Image -- Flickr, S Zara

Going to Walt Disney World usually requires you remember to pack the most important thing of all: your patience. Yes, it’s a terrible cliche, but it’s also deeply, incredibly important not only to maintaining familial peace, but also to ensuring you keep your sanity during your vacation.

You will have to wait in long lines nearly everywhere, from Space Mountain to Na’vi River Journey, and even to the hotel food court. That’s a fact of Disney life.

But, for whatever reason, there are a small handful of attraction that have very high profiles among Disney visitors, but which never really have tremendously long lines. Or, in some cases, their lines are only really long at specific times which can be avoided — and I don’t mean by arriving at 6:00 AM. 

Here are the five attractions at Walt Disney World with surprisingly short waits. 

Spaceship Earth

 rhysasplundh, Flickr (license)

Image: rhysasplundh, Flickr (license)

One of the funniest things about Epcot is how unique and predictable the guest-movement pattern is within the park. Partly due to the delayed opening of much of World Showcase, guests tend to spend their morning in Future World and their afternoon exploring the national pavilions surrounding the lagoon.

Because of this, it’s easy to avoid major crowds in Future World by doing some of its attractions later in the day.
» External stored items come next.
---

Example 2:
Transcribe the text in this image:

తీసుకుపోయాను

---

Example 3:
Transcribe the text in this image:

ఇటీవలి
One attraction, specifically, is famous for this effect: Spaceship Earth.

When guests arrive at Epcot, the enormous geodesic sphere at the park’s entrance is an unavoidable lure. It’s huge and iconic, and so many guests will just go there first because it’s the first attraction they pass.
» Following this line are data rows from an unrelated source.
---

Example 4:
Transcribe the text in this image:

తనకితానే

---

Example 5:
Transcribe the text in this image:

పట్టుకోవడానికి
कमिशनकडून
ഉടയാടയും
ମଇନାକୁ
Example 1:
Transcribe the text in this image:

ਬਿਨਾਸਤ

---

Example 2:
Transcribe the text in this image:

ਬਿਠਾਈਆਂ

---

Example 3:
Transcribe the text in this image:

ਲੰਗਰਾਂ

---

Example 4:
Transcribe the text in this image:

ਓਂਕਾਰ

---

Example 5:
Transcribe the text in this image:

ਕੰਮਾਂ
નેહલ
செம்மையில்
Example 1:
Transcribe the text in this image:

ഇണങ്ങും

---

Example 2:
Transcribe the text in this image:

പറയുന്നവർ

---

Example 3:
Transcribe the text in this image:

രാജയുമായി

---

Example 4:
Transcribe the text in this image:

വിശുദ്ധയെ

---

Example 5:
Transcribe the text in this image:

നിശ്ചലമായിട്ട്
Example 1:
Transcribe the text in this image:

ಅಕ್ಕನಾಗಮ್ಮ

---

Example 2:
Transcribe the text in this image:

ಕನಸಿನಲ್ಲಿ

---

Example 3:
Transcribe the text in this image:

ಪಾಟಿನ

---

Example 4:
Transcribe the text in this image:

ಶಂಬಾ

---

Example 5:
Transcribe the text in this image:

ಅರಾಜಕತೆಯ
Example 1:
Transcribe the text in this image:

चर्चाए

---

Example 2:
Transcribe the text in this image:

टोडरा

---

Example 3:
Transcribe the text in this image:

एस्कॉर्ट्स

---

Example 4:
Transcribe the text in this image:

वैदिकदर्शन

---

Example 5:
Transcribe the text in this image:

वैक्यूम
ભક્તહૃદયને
Other guests will be savvy to the long wait times on rides like Test Track and Soarin’ over the World, so they’ll head to those rides first, but then make Spaceship Earth their second or third stop on their morning tour.

By the afternoon, however, most guests will be hungry and want to sate their appetites on the delicious cuisine of the World Showcase. This leaves Spaceship Earth — a high-capacity attraction — relatively empty later in the day. As a rule, the later in the day you ride it, the smaller the line will be. And, outside of a few peak days throughout the year, it will generally be a walk-on in the late afternoon.

Mission: Space (Green Team)

 CanenFam, Flickr (license)

Image: CanenFam, Flickr (license)

When Mission: Space opened in 2003, it was one of Disney’s most expensive and most elaborate attractions in the company’s history. The ride sought to simulate a real spaceship launch, flight, and re-entry experience — in a deeply realistic and intense fashion. 

Early in its life, a handful of high-profile incidents made the attraction seem intense to the point of danger — and, quickly, guests opted to sit the ride out rather than risk exposing underlying health problems or triggering intense bouts of nausea. The ride was still popular, but nowhere near the runaway hit Disney expected.

As a result, Disney tuned down the ride for some guests — creating what became known as the “Green Team” experience. It was, for over ten years, the exact same ride as the more intense “Orange Team” experience, but without the centrifugal force used to create the high-G-force feeling of shuttle launch and re-entry.

In 2017, Disney redesigned the attraction slightly, refurbishing the entire ride and giving the “Green Team” its own unique experience — an earth-orbit simulation that feels most similar to Soarin’ in both its intensity and scope.

The ride is actually far more delightful than you’d expect a tuned-down version of another attraction to be. It stands on its own, with stunning visuals, a lovely score, and a genuinely fun sense of adventure. Sure, it lacks the seat-of-your-pants thrills that the “Orange Team” mission offers, but it is a new and unique ride — and usually available with a minimal wait.